Broken by God Jacob was blessed in the place where he was broken completely. At Peniel, a Man wrestled with Jacob. God had been wrestling with Jacob for twenty years, but Jacob had refused to yield. God had tried to show him how everything he had put his hand to had gone wrong, despite his cleverness and his planning. But Jacob was still stubborn. Finally God struck Jacob's hip-socket so that his thigh was dislocated (Gen 32: 25). The thigh is the strongest part of the body, and that was the part that God struck.

Hungry for God Jacob was blessed in the place where he was earnest and hungry for God. "I will not leave you", he cries out, "until you bless me" (Gen 32: 26). How God had waited for twenty long years to hear those words from Jacob. He, who had spent his life grabbing the birthright, women, money and property, now lets go of them all and grabs hold of God. This was the point towards which God had been working in Jacob's life all along. It must have delighted God's heart when Jacob at last lost sight of the temporal things of earth and longed and thirsted for God Himself and for His blessing. We are told in Hosea 12:4, that Jacob wept and pleaded for a blessing that night at Peniel. What a different man he was that night compared with his earlier years when he desired only the things of this world. God's dealings with him at last bore fruit! Before God blessed Jacob fully, He tested Jacob's earnestness. He said to Jacob, "Let me go," testing whether Jacob would be satisfied with what he had got or whether he would yearn for more. God tests us too. He can never bless a man fully until the man is in dead earnest for God's best. We need to thirst like Jacob, saying, "Lord, there is more to the Christian life than I've experienced thus far. I'm not satisfied. I want all Thy fullness at any cost." When we come to that point, it is but a short step to the fullness of God's blessing. Notice in the incident at Peniel, that it was when Jacob was in a state of weakness (after his thigh had been dislocated), that he said, "I will not let you go, God." God could easily have left him and gone, but He didn't. For it is when a man is most weak in himself that he has greatest power with God.. It is when Jacob is defeated, broken and utterly weak, that God tells him, "You have now prevailed." One would think that God should have said, "You have at last been defeated." But no. The word is, "You have prevailed. You shall henceforth have power with God and with men" (Gen 32: 28). We prevail, when God has shattered us of our own strength and self- sufficiency.

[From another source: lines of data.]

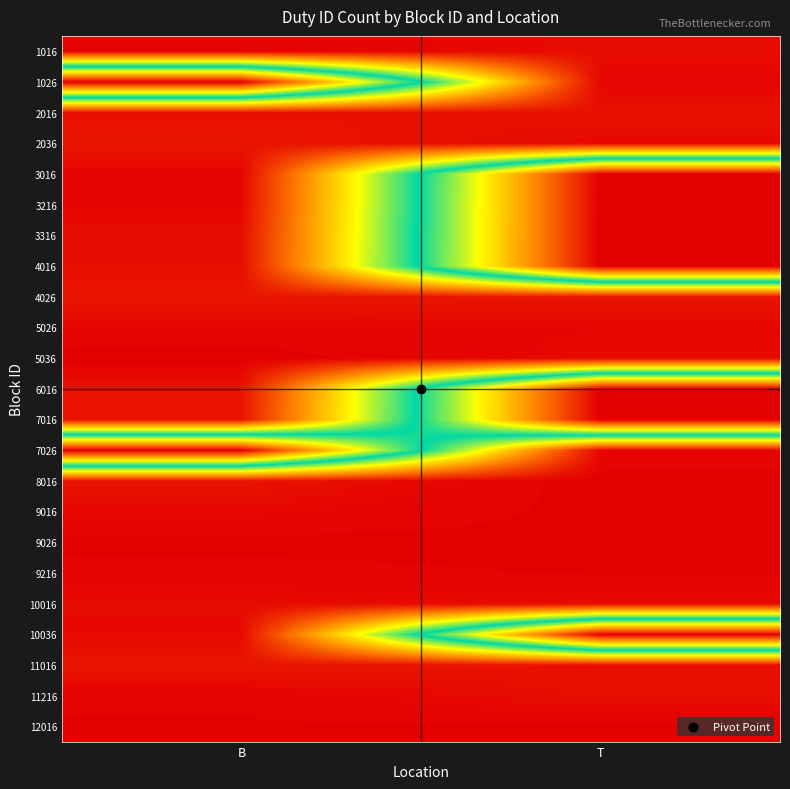

Reading left to right, extract all data points from this chart.

1016: B=617	T=609
1026: B=0	T=614
2016: B=606	T=605
2036: B=602	T=612
3016: B=615	T=0
3216: B=613	T=0
3316: B=609	T=0
4016: B=608	T=0
4026: B=601	T=601
5026: B=614	T=613
5036: B=620	T=611
6016: B=605	T=0
7016: B=603	T=0
7026: B=0	T=613
8016: B=604	T=620
9016: B=612	T=619
9026: B=619	T=619
9216: B=616	T=618
10016: B=610	T=610
10036: B=611	T=0
11016: B=602	T=606
11216: B=617	T=607
12016: B=618	T=618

Honest with God Jacob was blessed in the place where he was honest with God. God asks him, "What is your name?" Twenty years earlier, when his father had asked him the same question, he had lied and said, "I am Esau" (Gen. 27:19). But now he is honest. He says, "Lord, I am Jacob" - or in other words, "Lord, I am a grabber, a deceiver and a bargainer." There was no guile in Jacob now. And so God could bless him. God blessed Jacob there - when he was honest, when he did not want to pretend any more, when he confessed, "Lord I'm a hypocrite. There is shame and pretense in my life." I tell you, it takes real brokenness for a man to acknowledge that from the depths of his heart. Many Christian leaders say words like that with false humility - to gain a reputation for being humble. I am not referring to that type of abomination. What I mean is an honesty that comes out of a truly broken and contrite heart. That is costly. There is so much guile in all of us. May God have mercy on us for pretending to be so sanctified when we are not. Let us covet sincerity and honesty and openness with all of our hearts, and then there will be no limit to God's blessing upon our lives.